Tuesday, 17 February 2015

IAG: Predator or Saviour?

An Lámh Eile: Once again the full privatization of a state company is on the agenda.

Much is being made of connectivity. Connectivity is an issue for two key segments, tourism and business. But will connectivity be affected by an IAG takeover? There is substance in the comments that argue that if the demand is there for connectivity, the market will provide it. And if that is true, the IAG takeover of Aer Lingus is immaterial to connectivity. Private airlines decide on the basis of the bottom line in initiating a new route or further development of an existing one. In the short-term, the bottom line rules in the market. But are there cases where loss-making connectivity should be sustained for some long-term broader reasons than short-term profit?

In the past, Aer Lingus has often sustained routes or frequency on the transatlantic route, even when not profitable, with a view to the connectivity issue and also because the transatlantic route is more volatile. This latter issue is particularly so in the tourist segment, super sensitive to any disturbance in international affairs that might have even a remote effect on flying or the safety of destinations. So there was a good bet business would pick up again. But it was an approach that often brought Aer Lingus close to the brink. A new parent will almost certainly take a more rigorous short-term approach.

Aer Lingus provision of connectivity to Ireland does relate to the business sector of US FDI companies in particular. Slots in Heathrow are also an important part of business sector connectivity. But tourist connectivity is now largely provided by Ryanair. And Ryanair also provides good connectivity for Irish and European emigrants and immigrants respectively. Thus, overall, the connectivity issue may be overstated.

The biggest issue and fear relates to what IAG will do with Aer Lingus in the long term. It is very clear that IAG wants a completely free pair of hands. They are not interested in a takeover where everyone else accepts their offer but the Government retaining its share and possible consequent constraints on IAG behaviour. This should raise alarm bells. To reassure the government, unions and a somewhat skeptical public, there is talk of guarantees, either on the employment front, on branding or other issues. But what is the value of these guarantees? How would enforcement be sought if they are breached five or ten years down the road?

Leaving aside Ryanair, IAG is the only suitor at the moment. But is IAG the best parent option if there is a decision to sell? IAG is a combination of British Airways, Iberia, the former BMI and sundry other elements. BMI was fully integrated into IAG in 2012 with the disappearance of the BMI brand. BMI at one stage had an annual passenger throughput of 10 million, approximately equal to that of Aer Lingus in 2014. A consistent pattern in the takeover of many companies, at international level, is due recognition of distinctive importance in the early years, including brand recognition, but ultimately the centralization to corporate HQ of better paid managerial jobs, slimming of operational staff numbers and integration of brand image to a single identity in the medium to long term.
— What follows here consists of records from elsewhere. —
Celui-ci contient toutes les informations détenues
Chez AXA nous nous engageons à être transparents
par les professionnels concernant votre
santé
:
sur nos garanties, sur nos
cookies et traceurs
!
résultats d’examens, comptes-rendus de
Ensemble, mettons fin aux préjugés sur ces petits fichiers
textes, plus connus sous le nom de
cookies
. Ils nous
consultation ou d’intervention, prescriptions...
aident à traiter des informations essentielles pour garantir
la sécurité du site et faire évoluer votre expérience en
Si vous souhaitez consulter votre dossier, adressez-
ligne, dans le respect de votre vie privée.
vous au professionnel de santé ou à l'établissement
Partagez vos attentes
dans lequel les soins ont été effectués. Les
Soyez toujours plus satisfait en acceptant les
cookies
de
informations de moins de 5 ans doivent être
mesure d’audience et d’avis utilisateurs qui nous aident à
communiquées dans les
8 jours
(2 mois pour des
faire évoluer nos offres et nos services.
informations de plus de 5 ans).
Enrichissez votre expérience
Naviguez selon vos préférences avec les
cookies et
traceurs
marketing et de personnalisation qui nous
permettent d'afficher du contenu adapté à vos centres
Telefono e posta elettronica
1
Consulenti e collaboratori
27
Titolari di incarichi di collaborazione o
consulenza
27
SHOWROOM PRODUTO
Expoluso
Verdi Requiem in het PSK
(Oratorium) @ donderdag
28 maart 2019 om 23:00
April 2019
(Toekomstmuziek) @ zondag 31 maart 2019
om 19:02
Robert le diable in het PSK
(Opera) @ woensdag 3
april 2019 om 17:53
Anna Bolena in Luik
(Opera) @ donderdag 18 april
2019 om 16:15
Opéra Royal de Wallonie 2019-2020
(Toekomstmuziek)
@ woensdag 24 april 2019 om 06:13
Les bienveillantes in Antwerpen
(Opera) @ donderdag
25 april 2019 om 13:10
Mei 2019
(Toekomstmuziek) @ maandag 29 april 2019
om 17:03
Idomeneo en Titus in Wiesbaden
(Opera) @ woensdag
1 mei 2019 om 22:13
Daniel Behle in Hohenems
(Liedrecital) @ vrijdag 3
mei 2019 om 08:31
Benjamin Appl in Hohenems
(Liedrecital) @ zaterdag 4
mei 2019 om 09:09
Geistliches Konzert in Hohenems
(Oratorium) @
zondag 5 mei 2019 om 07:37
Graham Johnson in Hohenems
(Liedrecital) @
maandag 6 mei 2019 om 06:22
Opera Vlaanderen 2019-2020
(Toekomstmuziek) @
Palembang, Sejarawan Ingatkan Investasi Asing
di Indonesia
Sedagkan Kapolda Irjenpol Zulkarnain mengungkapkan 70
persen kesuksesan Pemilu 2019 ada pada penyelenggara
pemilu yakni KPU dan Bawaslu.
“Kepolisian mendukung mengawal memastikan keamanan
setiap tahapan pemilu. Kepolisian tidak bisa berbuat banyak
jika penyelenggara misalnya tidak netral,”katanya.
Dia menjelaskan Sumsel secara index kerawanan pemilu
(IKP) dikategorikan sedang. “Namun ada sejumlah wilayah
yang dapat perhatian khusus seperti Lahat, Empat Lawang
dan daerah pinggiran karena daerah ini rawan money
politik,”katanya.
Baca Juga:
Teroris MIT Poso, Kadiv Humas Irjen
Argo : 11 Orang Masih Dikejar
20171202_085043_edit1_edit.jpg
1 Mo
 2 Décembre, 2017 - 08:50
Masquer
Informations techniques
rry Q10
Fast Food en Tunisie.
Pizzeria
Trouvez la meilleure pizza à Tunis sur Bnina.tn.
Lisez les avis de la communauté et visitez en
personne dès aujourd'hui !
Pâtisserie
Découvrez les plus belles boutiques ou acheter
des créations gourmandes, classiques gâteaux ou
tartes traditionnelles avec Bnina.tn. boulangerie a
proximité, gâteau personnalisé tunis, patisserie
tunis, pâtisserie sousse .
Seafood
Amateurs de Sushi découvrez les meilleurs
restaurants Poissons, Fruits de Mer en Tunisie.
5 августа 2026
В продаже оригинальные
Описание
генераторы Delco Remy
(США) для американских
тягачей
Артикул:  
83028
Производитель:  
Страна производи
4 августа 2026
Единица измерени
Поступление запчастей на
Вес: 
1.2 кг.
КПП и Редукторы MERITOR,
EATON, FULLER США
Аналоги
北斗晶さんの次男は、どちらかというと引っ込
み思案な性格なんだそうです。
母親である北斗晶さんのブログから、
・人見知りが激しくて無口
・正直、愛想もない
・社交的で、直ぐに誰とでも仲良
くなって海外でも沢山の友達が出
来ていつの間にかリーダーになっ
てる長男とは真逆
As the case of BMI demonstrates, this may happen very early, but later in other cases, depending on acceptability. The long-term result is the same.
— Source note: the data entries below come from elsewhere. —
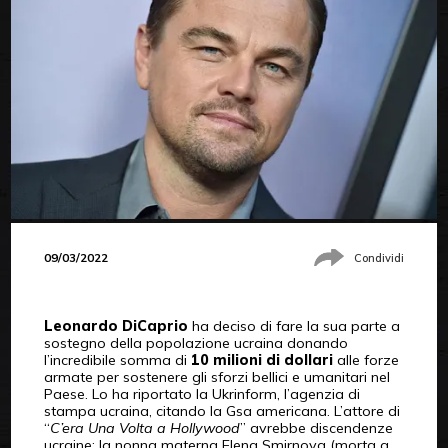
09/03/2022
Condividi
Leonardo DiCaprio
ha deciso di fare la sua parte a
sostegno della popolazione ucraina donando
l’incredibile somma di
10 milioni di dollari
alle forze
armate per sostenere gli sforzi bellici e umanitari nel
Paese. Lo ha riportato la Ukrinform, l’agenzia di
stampa ucraina, citando la Gsa americana. L’attore di
“
C’era Una Volta a Hollywood
” avrebbe discendenze
ucraine: la nonna materna Elena Smirnova (morta a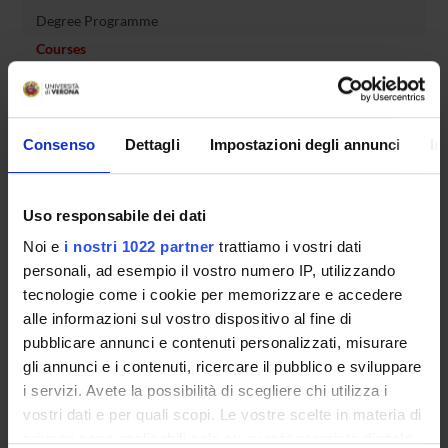
Degree Programme
Courses
Notices
Governing bodies
Rete formativa
Consenso
Dettagli
Impostazioni degli annunci
In
International Students
Uso responsabile dei dati
Noi e
i nostri 1022 partner
trattiamo i vostri dati
OFFERTA FORMATIVA
personali, ad esempio il vostro numero IP, utilizzando
tecnologie come i cookie per memorizzare e accedere
alle informazioni sul vostro dispositivo al fine di
SEMESTRE FILTRO
pubblicare annunci e contenuti personalizzati, misurare
gli annunci e i contenuti, ricercare il pubblico e sviluppare
CORSI DI LAUREA
i servizi. Avete la possibilità di scegliere chi utilizza i
CORSI DI LAUREA MAGISTRALE
vostri dati e per quali scopi. Le vostre scelte in materia di
privacy sono applicabili solo su questa proprietà digitale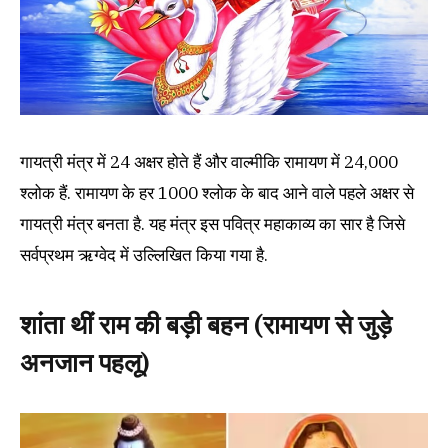
गायत्री मंत्र में 24 अक्षर होते हैं और वाल्मीकि रामायण में 24,000
श्लोक हैं. रामायण के हर 1000 श्लोक के बाद आने वाले पहले अक्षर से
गायत्री मंत्र बनता है. यह मंत्र इस पवित्र महाकाव्य का सार है जिसे
सर्वप्रथम ऋग्वेद में उल्लिखित किया गया है.
शांता थीं राम की बड़ी बहन (रामायण से जुड़े
अनजान पहलू)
The two largest elements of IAG, BA and Iberia, are airlines where long haul is of great importance. This is rooted in history, flights to former colonial destinations for British Airways and South America for Iberia due to historic and linguistic factors. Aer Lingus is dominated by short haul. Where exactly is the mutual benefit or synergy here for a Dublin-based largely short haul airline? In what way for example could Aer Lingus benefit from Iberia’s South American network?

It is argued that Aer Lingus needs a big kindly funding rich parent in case of future turbulence in the industry - almost inevitable. But shareholder driven companies are not in the business of bailing out loss making subsidiaries or refusing to wield the knife on subsidiaries that don’t fit into the global corporate plan. How often have we seen FDI parents shower us with praise when the Irish branch fitted neatly into the corporate plan? But this has never prevented closure of unprofitable subsidiaries when the corporate necessity arose. We have even seen them close profitable subsidiaries in Ireland because of lack of fit with some new global corporate strategic perspective.

In the long run IAG will make decisions in the interests of IAG. For example, over the past few years Aer Lingus has developed Dublin as an important hub for those who don’t wish to use Heathrow to fly to the US. The immigration clearance arrangements at Dublin have been important in this development. But would this hub role have developed to the benefit of DAA and Aer Lingus, if Aer Lingus had been acquired by an international airline company five or ten years ago?

Ultimately a key question is how often and for how long will the interests of IAG and the interests of Ireland coincide? The answer is probably on some occasions but it will be as a result of an unusual coincidence of interests, rather than a commitment to Ireland. It is almost certain there will be many decisions made by IAG that will be detrimental to Ireland’s interests.